• _Written task_
Lines that contain "trúc": how many are there in the listing below? Answer with a number and nothing more.
BEGIN
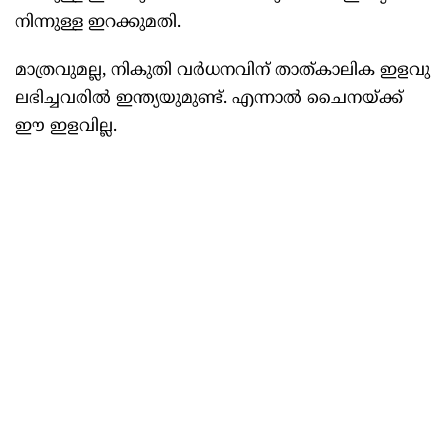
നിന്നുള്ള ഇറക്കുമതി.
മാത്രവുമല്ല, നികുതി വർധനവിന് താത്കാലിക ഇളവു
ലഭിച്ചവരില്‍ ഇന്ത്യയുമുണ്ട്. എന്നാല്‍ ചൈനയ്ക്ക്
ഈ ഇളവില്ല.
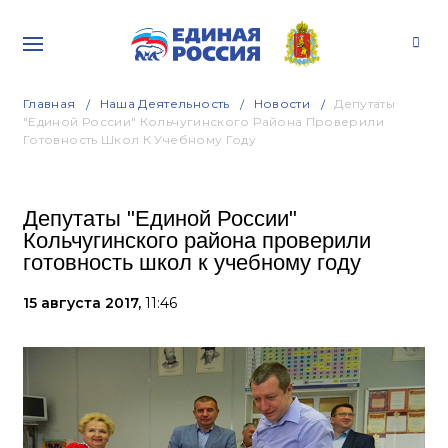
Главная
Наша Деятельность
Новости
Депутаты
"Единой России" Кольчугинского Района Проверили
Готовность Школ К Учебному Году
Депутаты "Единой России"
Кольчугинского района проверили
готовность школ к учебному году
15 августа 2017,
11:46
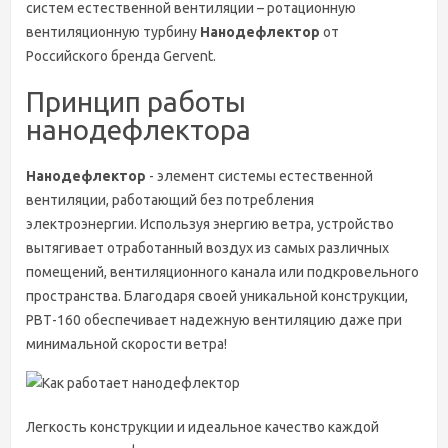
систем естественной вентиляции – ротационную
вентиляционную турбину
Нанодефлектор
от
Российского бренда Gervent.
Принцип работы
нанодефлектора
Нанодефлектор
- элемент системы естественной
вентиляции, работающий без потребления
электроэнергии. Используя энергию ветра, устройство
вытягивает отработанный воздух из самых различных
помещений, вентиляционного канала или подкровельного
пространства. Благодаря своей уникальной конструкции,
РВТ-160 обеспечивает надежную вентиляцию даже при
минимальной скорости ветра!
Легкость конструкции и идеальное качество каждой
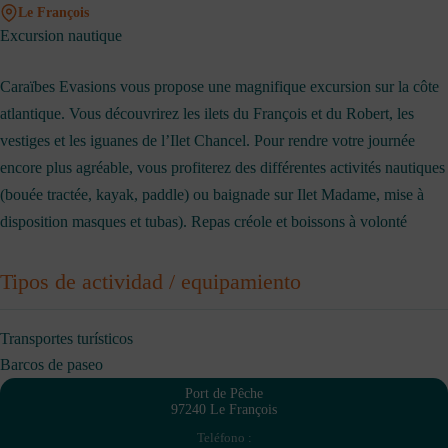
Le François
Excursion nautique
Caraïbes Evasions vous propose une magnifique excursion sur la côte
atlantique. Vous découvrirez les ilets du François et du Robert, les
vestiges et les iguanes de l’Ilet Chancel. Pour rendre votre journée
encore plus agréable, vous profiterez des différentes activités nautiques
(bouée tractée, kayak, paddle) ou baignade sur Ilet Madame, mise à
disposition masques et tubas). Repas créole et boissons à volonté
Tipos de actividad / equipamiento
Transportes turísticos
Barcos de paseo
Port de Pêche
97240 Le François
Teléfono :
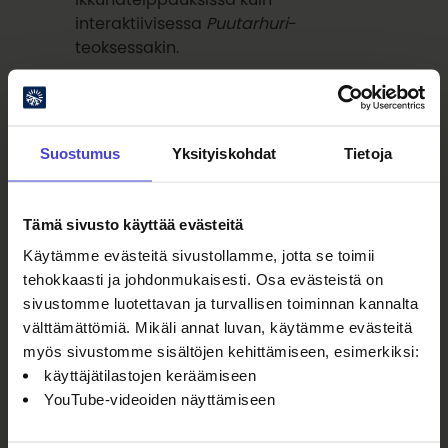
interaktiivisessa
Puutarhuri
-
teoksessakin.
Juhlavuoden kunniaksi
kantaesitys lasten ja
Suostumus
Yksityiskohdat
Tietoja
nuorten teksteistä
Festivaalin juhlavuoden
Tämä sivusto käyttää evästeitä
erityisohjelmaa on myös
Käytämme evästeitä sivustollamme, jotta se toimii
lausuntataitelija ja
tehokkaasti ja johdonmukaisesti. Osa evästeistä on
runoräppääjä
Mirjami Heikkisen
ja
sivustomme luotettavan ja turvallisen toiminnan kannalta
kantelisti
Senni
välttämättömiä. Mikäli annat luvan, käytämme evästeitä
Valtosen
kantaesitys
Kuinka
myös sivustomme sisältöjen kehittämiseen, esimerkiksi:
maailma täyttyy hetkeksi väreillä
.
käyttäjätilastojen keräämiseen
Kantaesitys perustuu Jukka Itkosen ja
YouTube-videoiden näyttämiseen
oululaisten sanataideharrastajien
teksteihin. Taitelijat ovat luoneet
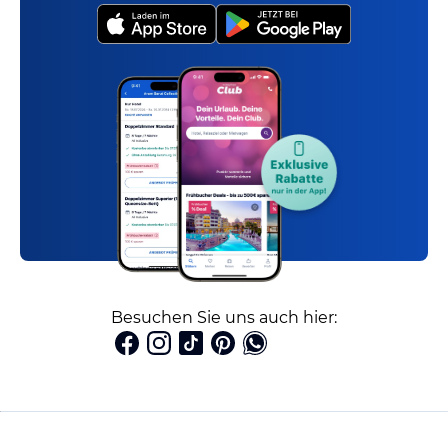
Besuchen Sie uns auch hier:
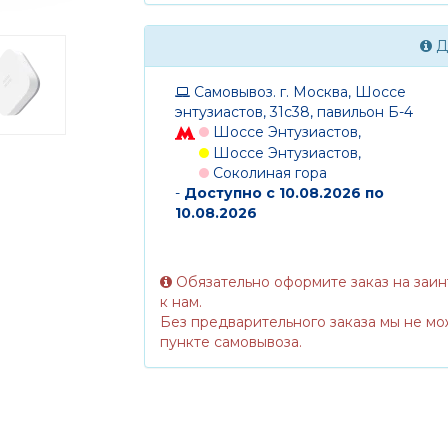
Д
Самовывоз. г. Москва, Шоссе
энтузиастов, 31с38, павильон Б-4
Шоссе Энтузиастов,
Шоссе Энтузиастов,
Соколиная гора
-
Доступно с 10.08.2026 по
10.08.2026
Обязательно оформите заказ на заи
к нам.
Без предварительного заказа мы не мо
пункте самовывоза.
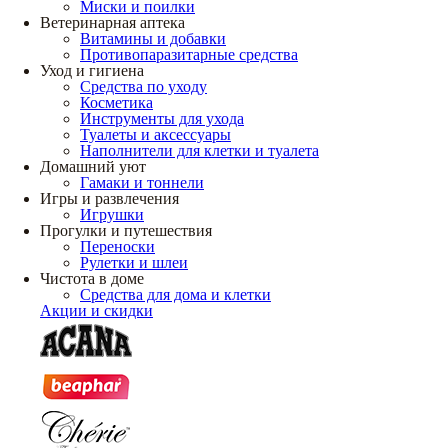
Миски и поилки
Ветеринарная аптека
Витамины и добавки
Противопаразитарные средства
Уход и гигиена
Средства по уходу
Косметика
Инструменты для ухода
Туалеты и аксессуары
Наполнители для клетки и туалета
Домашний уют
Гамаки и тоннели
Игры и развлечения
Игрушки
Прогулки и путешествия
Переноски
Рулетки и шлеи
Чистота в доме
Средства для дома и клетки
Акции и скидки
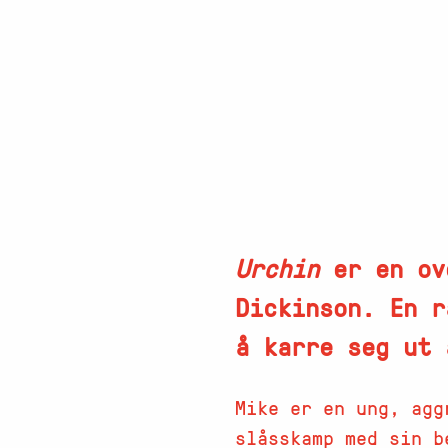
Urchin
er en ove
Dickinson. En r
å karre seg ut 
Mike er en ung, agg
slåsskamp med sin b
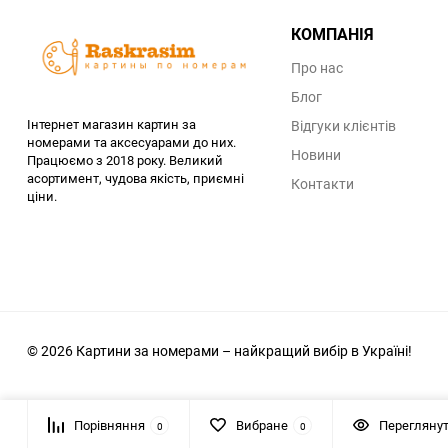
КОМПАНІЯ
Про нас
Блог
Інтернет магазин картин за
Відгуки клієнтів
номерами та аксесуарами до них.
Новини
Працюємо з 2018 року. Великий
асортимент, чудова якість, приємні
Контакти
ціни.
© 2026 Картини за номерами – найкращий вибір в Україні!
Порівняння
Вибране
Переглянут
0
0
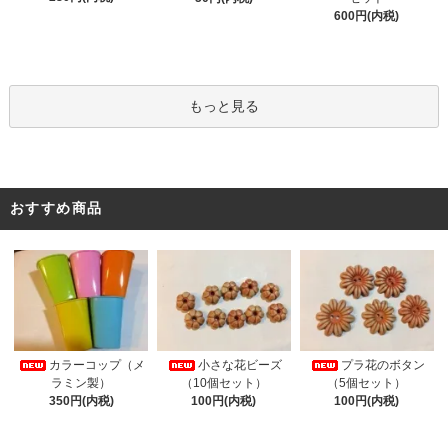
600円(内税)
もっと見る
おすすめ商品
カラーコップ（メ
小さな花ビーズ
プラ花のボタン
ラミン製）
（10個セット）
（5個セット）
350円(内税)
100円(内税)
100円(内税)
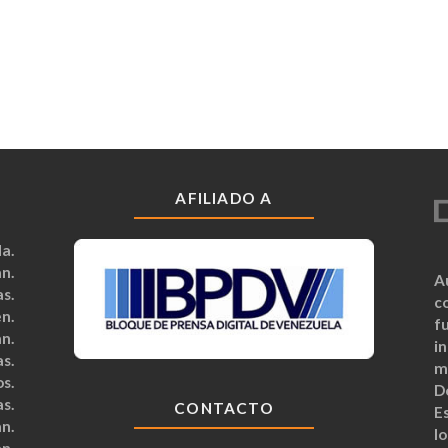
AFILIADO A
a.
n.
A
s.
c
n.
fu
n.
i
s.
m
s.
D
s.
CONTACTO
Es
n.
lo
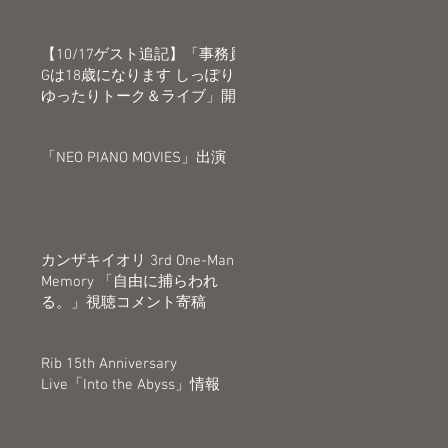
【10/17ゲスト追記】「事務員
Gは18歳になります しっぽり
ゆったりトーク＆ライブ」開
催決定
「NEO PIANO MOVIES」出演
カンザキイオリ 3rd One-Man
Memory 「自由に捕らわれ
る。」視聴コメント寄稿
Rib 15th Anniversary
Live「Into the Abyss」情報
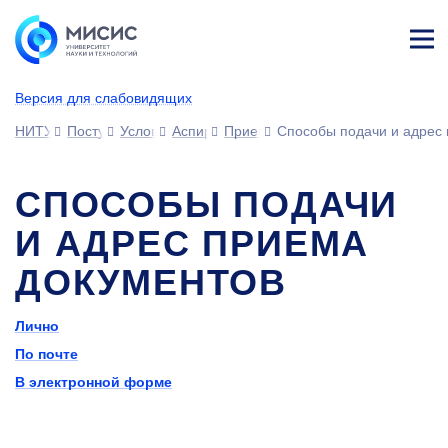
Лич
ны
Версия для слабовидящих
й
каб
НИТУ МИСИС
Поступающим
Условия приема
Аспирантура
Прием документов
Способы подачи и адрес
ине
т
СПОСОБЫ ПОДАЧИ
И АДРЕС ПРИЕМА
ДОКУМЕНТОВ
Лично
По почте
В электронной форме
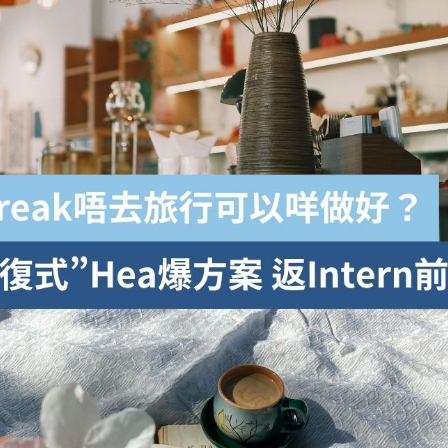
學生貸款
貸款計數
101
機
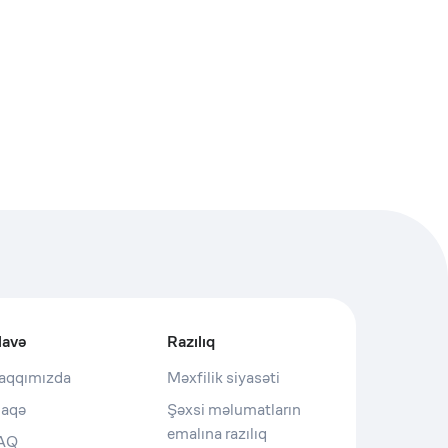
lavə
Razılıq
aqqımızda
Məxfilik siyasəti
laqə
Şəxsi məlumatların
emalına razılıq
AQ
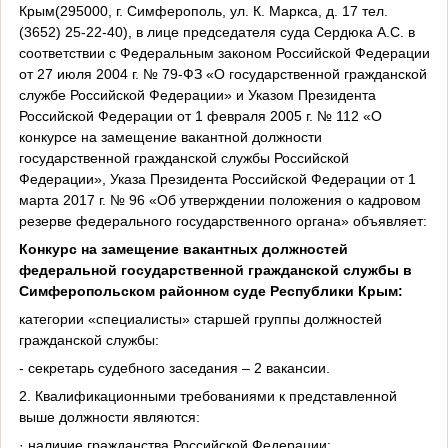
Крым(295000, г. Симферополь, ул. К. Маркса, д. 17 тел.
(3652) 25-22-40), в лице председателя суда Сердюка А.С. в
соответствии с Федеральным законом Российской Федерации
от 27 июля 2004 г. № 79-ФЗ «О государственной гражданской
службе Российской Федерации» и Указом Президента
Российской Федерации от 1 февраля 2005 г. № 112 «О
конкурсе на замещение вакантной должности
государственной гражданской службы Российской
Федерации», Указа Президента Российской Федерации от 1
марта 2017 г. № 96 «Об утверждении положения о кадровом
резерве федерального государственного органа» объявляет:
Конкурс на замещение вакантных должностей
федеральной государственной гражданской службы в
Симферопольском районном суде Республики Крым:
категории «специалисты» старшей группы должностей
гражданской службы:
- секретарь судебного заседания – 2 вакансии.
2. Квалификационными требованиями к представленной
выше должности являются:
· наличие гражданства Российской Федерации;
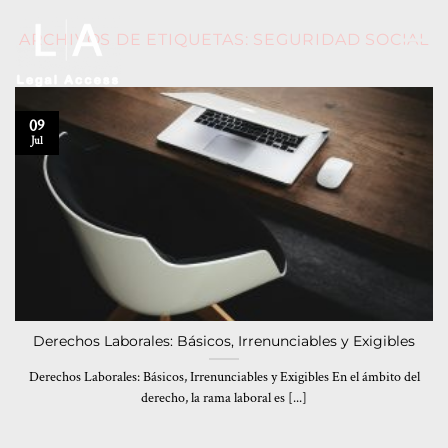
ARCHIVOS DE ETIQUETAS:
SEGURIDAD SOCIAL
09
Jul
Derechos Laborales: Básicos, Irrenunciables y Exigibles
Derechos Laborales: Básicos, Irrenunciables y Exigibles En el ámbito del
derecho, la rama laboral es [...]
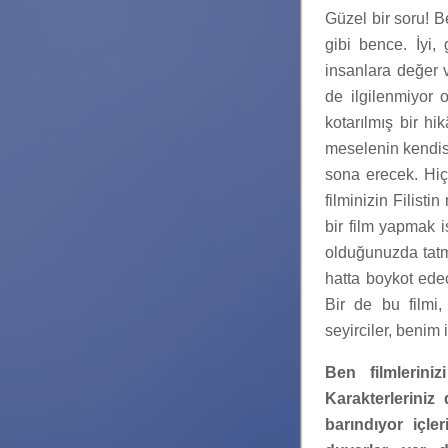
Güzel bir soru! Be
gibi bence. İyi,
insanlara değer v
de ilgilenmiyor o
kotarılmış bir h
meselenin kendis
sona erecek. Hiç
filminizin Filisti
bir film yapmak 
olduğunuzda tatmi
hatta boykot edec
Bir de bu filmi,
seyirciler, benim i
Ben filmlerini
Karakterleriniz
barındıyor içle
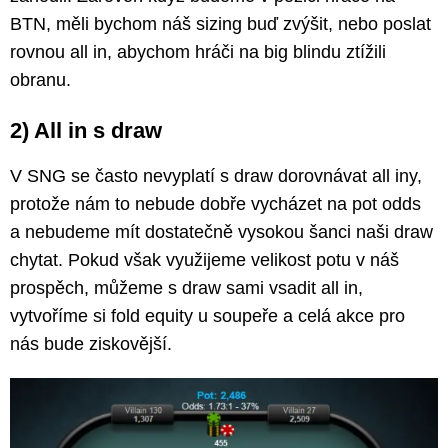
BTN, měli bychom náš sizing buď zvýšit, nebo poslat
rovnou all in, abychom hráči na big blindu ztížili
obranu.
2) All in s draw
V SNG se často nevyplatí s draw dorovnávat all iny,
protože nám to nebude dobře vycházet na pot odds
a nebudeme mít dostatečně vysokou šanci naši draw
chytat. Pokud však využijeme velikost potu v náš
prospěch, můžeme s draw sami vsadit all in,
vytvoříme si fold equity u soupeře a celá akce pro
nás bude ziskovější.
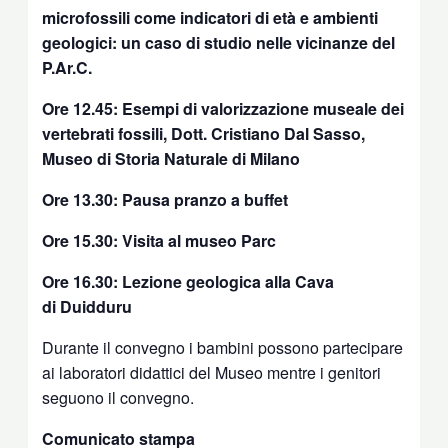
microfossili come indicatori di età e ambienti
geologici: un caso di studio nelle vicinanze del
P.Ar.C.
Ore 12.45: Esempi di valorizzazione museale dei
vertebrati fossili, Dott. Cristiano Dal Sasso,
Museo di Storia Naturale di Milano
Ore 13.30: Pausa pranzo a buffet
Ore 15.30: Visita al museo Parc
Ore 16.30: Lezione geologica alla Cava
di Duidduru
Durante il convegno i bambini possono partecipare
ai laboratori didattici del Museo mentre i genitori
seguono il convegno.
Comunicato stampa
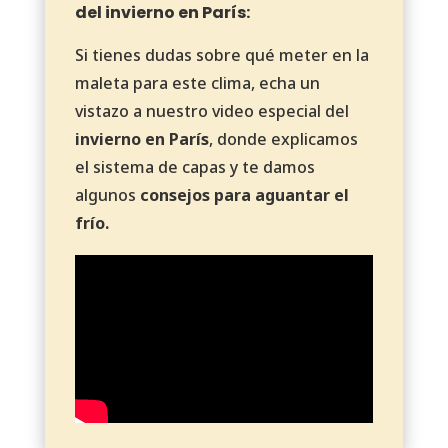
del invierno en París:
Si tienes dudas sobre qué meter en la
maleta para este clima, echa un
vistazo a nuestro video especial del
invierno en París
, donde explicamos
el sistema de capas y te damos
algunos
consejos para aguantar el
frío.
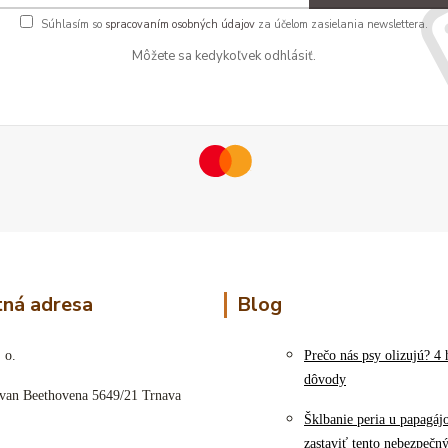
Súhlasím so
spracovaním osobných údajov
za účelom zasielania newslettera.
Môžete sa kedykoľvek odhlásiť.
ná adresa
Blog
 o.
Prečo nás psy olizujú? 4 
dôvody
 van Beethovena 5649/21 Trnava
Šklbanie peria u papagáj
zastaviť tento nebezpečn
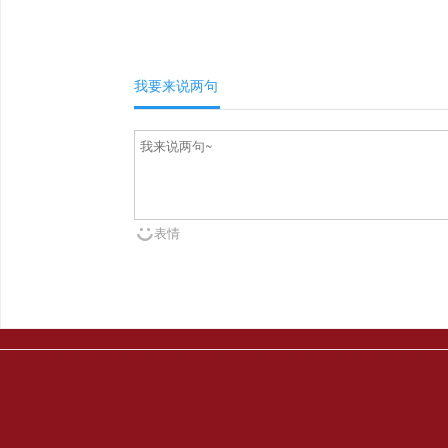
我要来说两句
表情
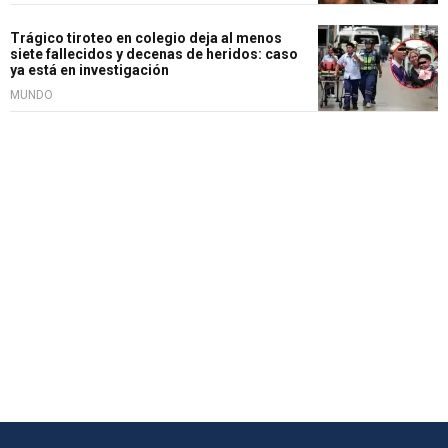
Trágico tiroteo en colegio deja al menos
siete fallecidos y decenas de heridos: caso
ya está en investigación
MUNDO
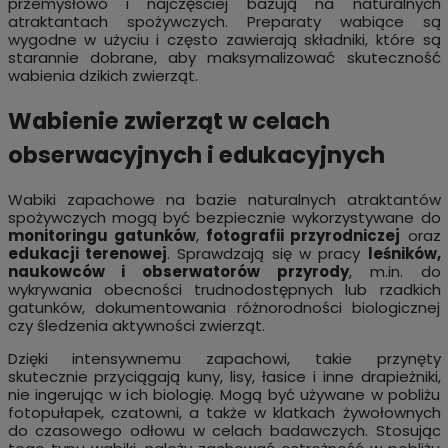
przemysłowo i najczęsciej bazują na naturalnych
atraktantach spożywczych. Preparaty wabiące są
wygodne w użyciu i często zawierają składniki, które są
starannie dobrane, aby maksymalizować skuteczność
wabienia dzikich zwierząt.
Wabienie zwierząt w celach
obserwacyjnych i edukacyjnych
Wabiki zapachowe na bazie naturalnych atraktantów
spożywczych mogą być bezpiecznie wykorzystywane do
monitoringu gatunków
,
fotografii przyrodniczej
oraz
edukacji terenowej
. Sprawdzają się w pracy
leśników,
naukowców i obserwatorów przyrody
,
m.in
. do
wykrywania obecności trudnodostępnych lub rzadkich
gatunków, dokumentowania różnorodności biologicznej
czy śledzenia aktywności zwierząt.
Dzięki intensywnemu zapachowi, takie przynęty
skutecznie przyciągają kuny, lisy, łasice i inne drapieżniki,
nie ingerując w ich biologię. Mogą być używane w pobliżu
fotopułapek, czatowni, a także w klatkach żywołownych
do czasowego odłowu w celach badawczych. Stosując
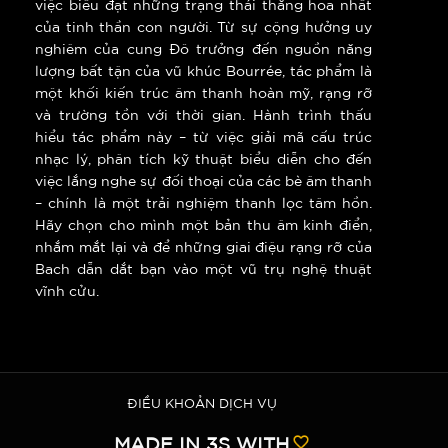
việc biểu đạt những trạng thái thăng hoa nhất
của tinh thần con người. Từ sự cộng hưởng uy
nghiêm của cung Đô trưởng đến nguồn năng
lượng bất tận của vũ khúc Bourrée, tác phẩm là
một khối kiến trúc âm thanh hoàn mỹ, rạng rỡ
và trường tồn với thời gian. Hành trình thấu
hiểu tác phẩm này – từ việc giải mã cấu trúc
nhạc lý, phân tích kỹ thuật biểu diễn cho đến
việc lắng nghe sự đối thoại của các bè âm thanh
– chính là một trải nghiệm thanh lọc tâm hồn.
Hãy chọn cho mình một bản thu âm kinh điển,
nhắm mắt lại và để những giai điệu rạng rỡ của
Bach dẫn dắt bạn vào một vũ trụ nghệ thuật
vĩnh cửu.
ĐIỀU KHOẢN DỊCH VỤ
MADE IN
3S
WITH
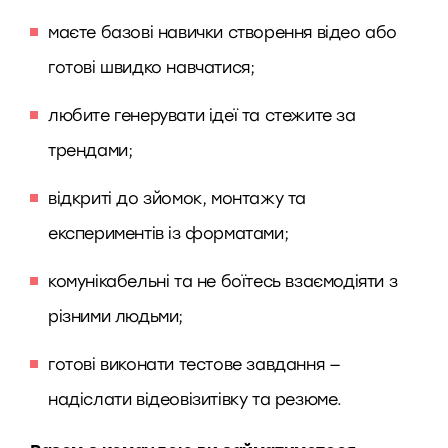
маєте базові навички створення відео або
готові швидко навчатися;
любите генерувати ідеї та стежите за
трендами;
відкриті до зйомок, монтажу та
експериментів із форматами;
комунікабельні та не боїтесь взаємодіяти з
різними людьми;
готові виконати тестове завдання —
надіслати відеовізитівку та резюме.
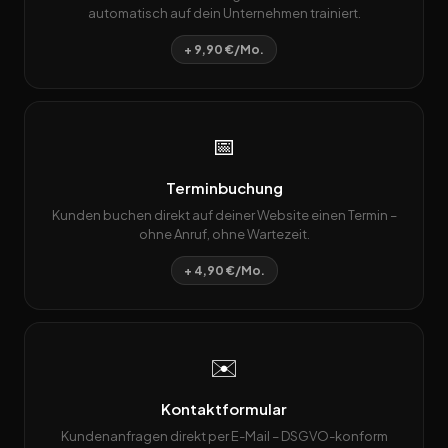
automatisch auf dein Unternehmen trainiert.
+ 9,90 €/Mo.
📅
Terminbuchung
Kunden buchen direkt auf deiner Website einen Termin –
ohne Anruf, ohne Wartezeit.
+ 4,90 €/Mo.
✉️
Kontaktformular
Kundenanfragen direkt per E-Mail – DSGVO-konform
END
• _Task answer_
2